Which brings us on to Bobby Jones, who would, in time, join US president Benjamin Franklin as a freeman of St Andrews. Jones's first time to play the Old Course hardly indicated such a bond. He first played it in 1921 and famously ripped up his scorecard after failing to extricate his ball from a deep bunker on the Par 3 11th. Six years later, Jones would return to the links and successfully defend his Open title.
In Jones’s Grand Slam year of 1930, he added the British Amateur championship at St Andrews onto his schedule. By then, he had been adopted as one of their own by the Scots.
“It’s a wonderful experience to go about a town where people wave at you from doorways and windows, where strangers smile and greet you by name, often your first name, and where a simple and direct courtesy is the outstanding characteristic,” Jones remarked.
That bond would be cemented some years later, in 1958, when was made a freeman of the town.
In his acceptance of the honour, Jones would tell his hosts: “I could take out of my life everything except my experiences at St Andrews, and I would still have had a rich and full life.”
Short putt
These links with the past, with the Home of Golf, are what make the Open championship so special when the cycle brings the event back home to St Andrews.
Jack Nicklaus got that. The Golden Bear won two Claret Jugs on the Old Course, the first in 1970 and the second in 1978. In that 1970 win, it will be remembered, Doug Sanders had a short putt – two and a half feet – on the 18th green of the final round to win, only to miss. Nicklaus won the following day's play-off.
“I remember I used to go down to Bob Jones’s cabin before The Masters every year, and he talked a little bit about St Andrews. And the one thing he said, you know, ‘Your golfing career as a champion is not complete unless you win at St Andrews’. And I always had that in the back of my mind. Actually, it was in the front of my mind,” Nicklaus recalled.

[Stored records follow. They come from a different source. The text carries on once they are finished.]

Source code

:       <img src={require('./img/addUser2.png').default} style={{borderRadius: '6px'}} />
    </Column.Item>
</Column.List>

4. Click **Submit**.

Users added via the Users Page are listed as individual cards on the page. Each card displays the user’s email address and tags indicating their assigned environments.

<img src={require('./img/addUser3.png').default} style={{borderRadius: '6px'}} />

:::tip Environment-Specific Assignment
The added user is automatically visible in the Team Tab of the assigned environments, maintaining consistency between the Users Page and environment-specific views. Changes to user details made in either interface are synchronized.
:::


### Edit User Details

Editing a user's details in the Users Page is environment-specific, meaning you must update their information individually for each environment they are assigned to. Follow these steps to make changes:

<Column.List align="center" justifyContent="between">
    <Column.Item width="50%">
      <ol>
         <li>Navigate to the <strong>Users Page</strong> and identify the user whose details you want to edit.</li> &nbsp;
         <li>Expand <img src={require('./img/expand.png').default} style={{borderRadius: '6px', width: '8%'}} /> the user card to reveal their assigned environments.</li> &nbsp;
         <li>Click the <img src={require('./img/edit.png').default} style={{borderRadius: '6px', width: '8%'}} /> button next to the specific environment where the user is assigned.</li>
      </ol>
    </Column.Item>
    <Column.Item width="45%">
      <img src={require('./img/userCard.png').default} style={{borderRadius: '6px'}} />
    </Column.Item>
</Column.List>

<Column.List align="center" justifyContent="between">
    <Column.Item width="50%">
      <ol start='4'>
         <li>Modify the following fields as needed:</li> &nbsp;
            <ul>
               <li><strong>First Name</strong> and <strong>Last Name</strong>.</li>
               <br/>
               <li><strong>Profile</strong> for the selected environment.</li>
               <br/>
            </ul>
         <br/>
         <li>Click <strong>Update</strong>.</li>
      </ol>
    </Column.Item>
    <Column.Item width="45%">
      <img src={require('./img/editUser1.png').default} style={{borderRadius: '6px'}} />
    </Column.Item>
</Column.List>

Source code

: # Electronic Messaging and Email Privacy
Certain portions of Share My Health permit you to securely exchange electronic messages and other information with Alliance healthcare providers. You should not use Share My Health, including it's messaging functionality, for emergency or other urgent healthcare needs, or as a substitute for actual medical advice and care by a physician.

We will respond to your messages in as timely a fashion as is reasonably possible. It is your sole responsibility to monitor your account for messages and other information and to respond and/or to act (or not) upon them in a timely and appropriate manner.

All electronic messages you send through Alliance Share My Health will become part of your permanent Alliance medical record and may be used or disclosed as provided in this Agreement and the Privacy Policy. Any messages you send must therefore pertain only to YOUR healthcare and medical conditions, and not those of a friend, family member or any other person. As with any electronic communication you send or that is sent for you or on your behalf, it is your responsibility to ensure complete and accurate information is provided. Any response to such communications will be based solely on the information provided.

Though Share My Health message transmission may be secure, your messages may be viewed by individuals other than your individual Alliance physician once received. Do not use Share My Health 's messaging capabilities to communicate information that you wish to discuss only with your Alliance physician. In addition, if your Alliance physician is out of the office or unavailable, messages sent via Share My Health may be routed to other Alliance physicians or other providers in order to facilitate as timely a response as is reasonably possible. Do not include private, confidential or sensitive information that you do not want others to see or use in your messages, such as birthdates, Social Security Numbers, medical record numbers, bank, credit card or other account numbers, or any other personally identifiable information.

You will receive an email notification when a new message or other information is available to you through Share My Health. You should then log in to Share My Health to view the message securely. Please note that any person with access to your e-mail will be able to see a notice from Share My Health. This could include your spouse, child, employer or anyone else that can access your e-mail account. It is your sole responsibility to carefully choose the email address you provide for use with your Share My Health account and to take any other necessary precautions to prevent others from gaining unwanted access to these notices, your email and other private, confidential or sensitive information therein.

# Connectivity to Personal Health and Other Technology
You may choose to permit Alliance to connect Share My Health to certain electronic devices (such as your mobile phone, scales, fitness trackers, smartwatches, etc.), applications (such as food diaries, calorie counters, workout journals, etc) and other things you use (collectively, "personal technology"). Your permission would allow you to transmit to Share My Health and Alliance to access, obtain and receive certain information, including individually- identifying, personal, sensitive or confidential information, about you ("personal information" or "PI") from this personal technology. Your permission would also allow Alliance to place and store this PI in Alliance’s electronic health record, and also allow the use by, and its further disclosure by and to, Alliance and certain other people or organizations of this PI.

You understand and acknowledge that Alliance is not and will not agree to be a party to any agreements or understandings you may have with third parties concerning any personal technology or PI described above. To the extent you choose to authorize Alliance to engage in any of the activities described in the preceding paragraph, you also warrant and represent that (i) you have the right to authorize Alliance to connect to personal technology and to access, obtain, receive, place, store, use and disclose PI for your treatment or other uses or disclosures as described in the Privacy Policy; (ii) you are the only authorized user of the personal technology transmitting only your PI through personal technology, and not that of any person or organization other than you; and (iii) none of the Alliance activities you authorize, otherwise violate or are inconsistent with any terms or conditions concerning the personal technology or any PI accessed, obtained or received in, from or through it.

It was appropriate that Nicklaus's last competitive round came at the 2005 British Open at St Andrews. When the R&A's Peter Dawson – who arranged for the championship to be moved forward a year so that Nicklaus, in his 65th year, could use it to bow out – was asked if there were any special tribute planned for the 18-times Major champion, he replied: "Jack would rather be treated as a competitor than a monument".
Blue sweater
As it happened, Nicklaus’s farewell on the Old Course was marked by the issuing of a special £5 bank note with him on it; and, for the two rounds he played, before standing with
Luke Donald
and
Tom Watson
by the Swilcan Bridge to bid adieu, Nicklaus wore a blue sweater; just as he had done in winning in 1978.
“The Old Course to me is a very special place just because of what it is, where it is, how it sits here and how it relates to the history of the game of golf. That’s what’s special. I suppose if you took St Andrews and put it somewhere else it would be another golf course. But because it’s here, because of what it is and what it meant to the game of golf it becomes something very, very special,” said Nicklaus.
Tiger Woods also got that connect with history. How very appropriate then that Woods would win the 2000 British open at St Andrews, a win that would – at the age of 24 – have him join Nicklaus, Ben Hogan, Gary Player and Gene Sarazen as the only players to win the professional career Grand Slam.
Not only that, but Woods put on a masterclass that year. He won by eight shots from distant runners-up Ernie Els and Thomas Bjorn and the coronation was all the more fitting in that it took place at St Andrews.
What new piece of history awaits this coming week on the Old Course?